With a serial number of  *H16861*
Can some give me the year of this one? I can't seem to find much on the Shelby Serial numbers...is it a CWC frame?

He wants to sell me the bike and seems to think it is more valuable than I think it is. Obviously the frame has been house painted and the chainguard is missing. 
Probably there is a lot of other things wrong or incorrect on the bike.

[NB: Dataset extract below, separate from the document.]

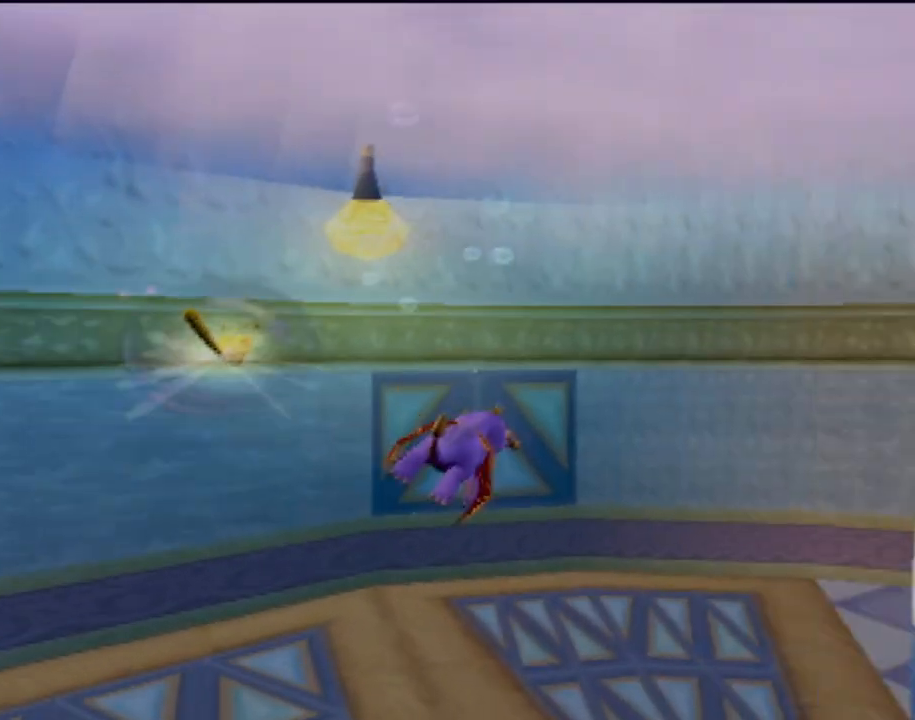
{"buttons": ["SQUARE"], "left_stick": "right", "events": [[434, "SQUARE", "down"]]}
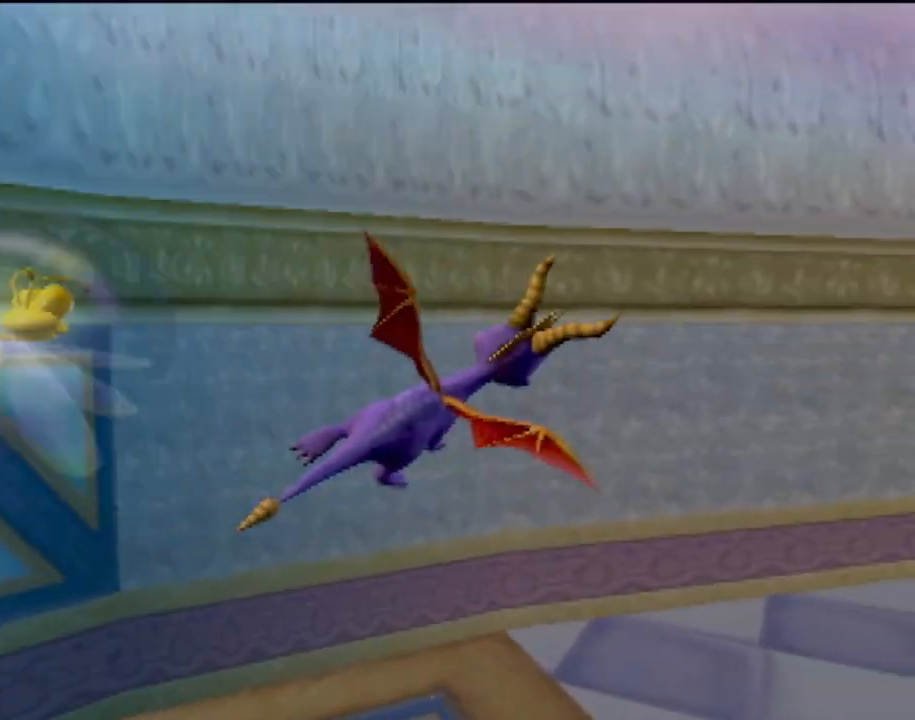
{"buttons": ["SQUARE"], "left_stick": "right", "events": []}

He wants to trade for a nice middleweight but, I need to know what your take is on this one before I make an offer. 
Of course a value would be nice based on what you see on this one.


----------



## Euphman06 (Nov 15, 2013)

I wouldn't go over $100 for it personally... House painted bikes I usually leave alone unless rare. I do like the fork and bars on it though.


----------



## jpromo (Nov 15, 2013)

Looks '40-41 or so Shelby built. Parts look mostly correct besides maybe the bars. It's too bad it was sprayed since it looks like it was the lovely blue-red paint scheme.

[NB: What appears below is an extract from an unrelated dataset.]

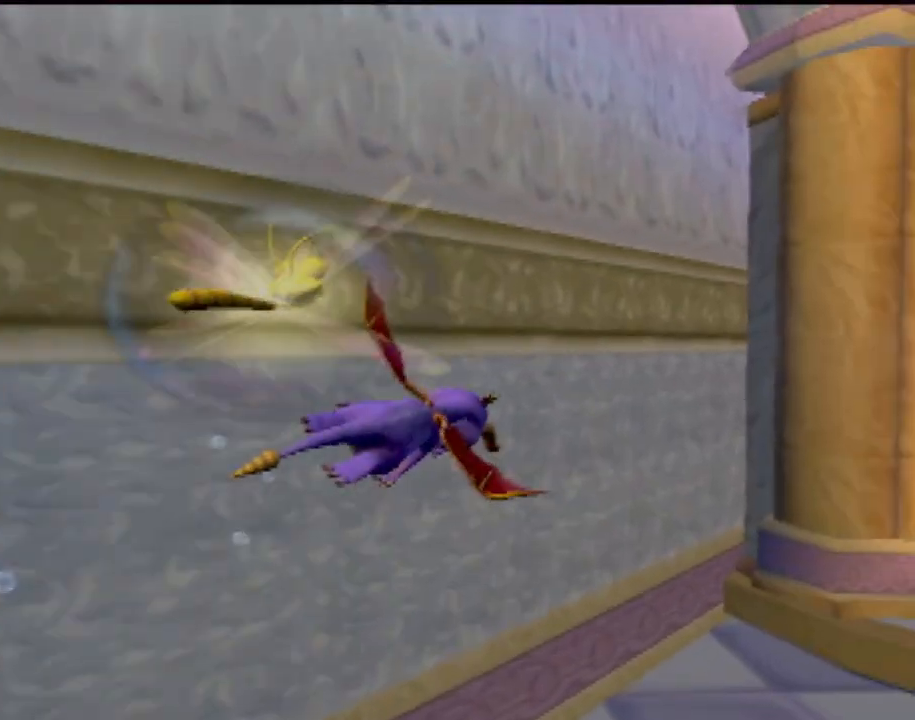
{"buttons": [], "left_stick": "right", "events": [[67, "SQUARE", "up"]]}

I tend to stay away from repaints too but there's a chance this could be saved. I'd be around 100$ too, though.


----------



## DonChristie (Nov 15, 2013)

I am by far a Shelby expert, altho I just bought one. It's a cool looking ride! The best way to determine value is to itemize each piece as if you were gonna part out. 
Rack=75
bars/stem=50
frame/forks/struts = 100
rims=50
seat=30
fenders=30
sprocket/cranks/Pedals=30

=$365 give or take. Location is also a part of the formula. House paint does kill the overall price. 
This is how I deal with these types of bikes. This is just a guesstimation on my part! What ya trading for it?


----------



## jpromo (Nov 15, 2013)

Remember though, that a part-out is much different from a complete bike (for reasons which border on the metaphysical). A similar original, complete, with a tank went for a very fair price a few weeks ago. Oh hey, here it is. http://thecabe.com/vbulletin/showthread.php?48845-Shelby&highlight=shelby

That bike is definitely worth its salt for the price. The one in question, while not valueless, is just an old repainted bike as it sits. With some work, it can be a Shelby again but for the time, effort and $$ that will go into it, better to get it cheaply.


----------



## DonChristie (Nov 15, 2013)

I wasnt suggesting to part out, just a way to determine value. And yes, the Shelby you dug up is sweet, isnt it?


----------



## dougfisk (Nov 15, 2013)

There have been a few of these lately.  I put them all at 41 to 48.  Unless you have access to a secret serial number database it is very dificult to tell a late prewar from an early postwar Shelby.  You have to evaluate component by component and they are all subject to having been changed.  The bars, brake arm, and 1/2in driveline are post-war indicators on this one.


----------



## jd56 (Nov 15, 2013)

*Thanks*

yeah it's a shame the paint isn't original and not really a model I am drawn to. Well, maybe a little. I do have a thirst for later prewar skipthooths, lately.
But, given my talents for repaint are limited, this one is way too much work and I don't like parting out bikes. Especially if that was the intent to purchase the bikes....not that anyone is suggesting that.
I do understand the concept of the "sum of all parts" should establish a value. But when looking at this tormented painted over frame, there is just no meat on the bone if it ever did come up for sale.

He wanted a nice rider and was thinking of my Huffy Custom Liner as a possible trade. There is something about gothic or peaked fenders that aren't as appealing to me, even though I would trade a few of my nicer bikes for a nice Huffy Radio Bike. But, in my bike appraisal mind, my Huffy is worth every bit of $350.






So no one knows for sure what the serial number H16861 decodes to?
40-48 just is too broad for me.


----------



## Freqman1 (Nov 15, 2013)

You were wise to pass on that deal! V/r Shawn


----------